• **Stored data entries**

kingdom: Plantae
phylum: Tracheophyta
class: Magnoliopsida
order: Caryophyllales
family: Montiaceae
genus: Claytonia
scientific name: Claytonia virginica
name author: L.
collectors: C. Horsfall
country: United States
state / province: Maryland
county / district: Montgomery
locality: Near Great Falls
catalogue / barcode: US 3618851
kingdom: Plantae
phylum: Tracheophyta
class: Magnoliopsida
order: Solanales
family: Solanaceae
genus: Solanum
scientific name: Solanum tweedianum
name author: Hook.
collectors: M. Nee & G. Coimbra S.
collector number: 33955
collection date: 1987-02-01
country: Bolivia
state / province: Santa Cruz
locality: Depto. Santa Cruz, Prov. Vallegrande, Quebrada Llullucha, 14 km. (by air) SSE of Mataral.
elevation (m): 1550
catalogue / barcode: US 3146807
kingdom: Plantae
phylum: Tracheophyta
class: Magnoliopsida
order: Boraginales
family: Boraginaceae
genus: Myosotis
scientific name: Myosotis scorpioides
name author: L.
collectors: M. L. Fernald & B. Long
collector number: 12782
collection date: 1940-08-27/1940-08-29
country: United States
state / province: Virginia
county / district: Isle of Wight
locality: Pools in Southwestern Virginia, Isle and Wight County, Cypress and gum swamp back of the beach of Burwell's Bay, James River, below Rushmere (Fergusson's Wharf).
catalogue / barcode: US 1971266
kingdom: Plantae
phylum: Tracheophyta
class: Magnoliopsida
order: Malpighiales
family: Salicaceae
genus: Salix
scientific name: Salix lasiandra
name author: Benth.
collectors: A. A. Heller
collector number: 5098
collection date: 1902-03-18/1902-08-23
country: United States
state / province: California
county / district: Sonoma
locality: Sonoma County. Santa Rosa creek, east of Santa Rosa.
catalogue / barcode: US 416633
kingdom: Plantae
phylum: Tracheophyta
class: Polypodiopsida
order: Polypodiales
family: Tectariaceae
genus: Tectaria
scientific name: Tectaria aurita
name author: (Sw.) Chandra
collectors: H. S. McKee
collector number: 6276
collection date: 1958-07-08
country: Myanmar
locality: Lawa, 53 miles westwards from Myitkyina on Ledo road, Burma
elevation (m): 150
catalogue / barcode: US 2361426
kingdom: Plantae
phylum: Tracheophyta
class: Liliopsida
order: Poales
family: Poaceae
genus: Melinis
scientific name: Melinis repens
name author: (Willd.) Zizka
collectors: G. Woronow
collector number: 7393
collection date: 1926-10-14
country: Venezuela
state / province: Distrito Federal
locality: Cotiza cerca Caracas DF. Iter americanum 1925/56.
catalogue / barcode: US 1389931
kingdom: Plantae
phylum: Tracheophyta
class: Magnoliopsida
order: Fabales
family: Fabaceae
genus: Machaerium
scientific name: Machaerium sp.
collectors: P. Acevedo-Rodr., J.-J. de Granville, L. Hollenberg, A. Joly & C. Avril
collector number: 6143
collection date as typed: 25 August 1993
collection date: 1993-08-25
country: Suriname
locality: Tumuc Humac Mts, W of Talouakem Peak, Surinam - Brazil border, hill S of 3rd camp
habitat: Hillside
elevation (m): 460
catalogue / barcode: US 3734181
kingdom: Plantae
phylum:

• **YOUR GOAL**
Reproduce all of the lines above word for word, without changing anything.

• **RIGHT ANSWER**
kingdom: Plantae
phylum: Tracheophyta
class: Magnoliopsida
order: Caryophyllales
family: Montiaceae
genus: Claytonia
scientific name: Claytonia virginica
name author: L.
collectors: C. Horsfall
country: United States
state / province: Maryland
county / district: Montgomery
locality: Near Great Falls
catalogue / barcode: US 3618851
kingdom: Plantae
phylum: Tracheophyta
class: Magnoliopsida
order: Solanales
family: Solanaceae
genus: Solanum
scientific name: Solanum tweedianum
name author: Hook.
collectors: M. Nee & G. Coimbra S.
collector number: 33955
collection date: 1987-02-01
country: Bolivia
state / province: Santa Cruz
locality: Depto. Santa Cruz, Prov. Vallegrande, Quebrada Llullucha, 14 km. (by air) SSE of Mataral.
elevation (m): 1550
catalogue / barcode: US 3146807
kingdom: Plantae
phylum: Tracheophyta
class: Magnoliopsida
order: Boraginales
family: Boraginaceae
genus: Myosotis
scientific name: Myosotis scorpioides
name author: L.
collectors: M. L. Fernald & B. Long
collector number: 12782
collection date: 1940-08-27/1940-08-29
country: United States
state / province: Virginia
county / district: Isle of Wight
locality: Pools in Southwestern Virginia, Isle and Wight County, Cypress and gum swamp back of the beach of Burwell's Bay, James River, below Rushmere (Fergusson's Wharf).
catalogue / barcode: US 1971266
kingdom: Plantae
phylum: Tracheophyta
class: Magnoliopsida
order: Malpighiales
family: Salicaceae
genus: Salix
scientific name: Salix lasiandra
name author: Benth.
collectors: A. A. Heller
collector number: 5098
collection date: 1902-03-18/1902-08-23
country: United States
state / province: California
county / district: Sonoma
locality: Sonoma County. Santa Rosa creek, east of Santa Rosa.
catalogue / barcode: US 416633
kingdom: Plantae
phylum: Tracheophyta
class: Polypodiopsida
order: Polypodiales
family: Tectariaceae
genus: Tectaria
scientific name: Tectaria aurita
name author: (Sw.) Chandra
collectors: H. S. McKee
collector number: 6276
collection date: 1958-07-08
country: Myanmar
locality: Lawa, 53 miles westwards from Myitkyina on Ledo road, Burma
elevation (m): 150
catalogue / barcode: US 2361426
kingdom: Plantae
phylum: Tracheophyta
class: Liliopsida
order: Poales
family: Poaceae
genus: Melinis
scientific name: Melinis repens
name author: (Willd.) Zizka
collectors: G. Woronow
collector number: 7393
collection date: 1926-10-14
country: Venezuela
state / province: Distrito Federal
locality: Cotiza cerca Caracas DF. Iter americanum 1925/56.
catalogue / barcode: US 1389931
kingdom: Plantae
phylum: Tracheophyta
class: Magnoliopsida
order: Fabales
family: Fabaceae
genus: Machaerium
scientific name: Machaerium sp.
collectors: P. Acevedo-Rodr., J.-J. de Granville, L. Hollenberg, A. Joly & C. Avril
collector number: 6143
collection date as typed: 25 August 1993
collection date: 1993-08-25
country: Suriname
locality: Tumuc Humac Mts, W of Talouakem Peak, Surinam - Brazil border, hill S of 3rd camp
habitat: Hillside
elevation (m): 460
catalogue / barcode: US 3734181
kingdom: Plantae
phylum:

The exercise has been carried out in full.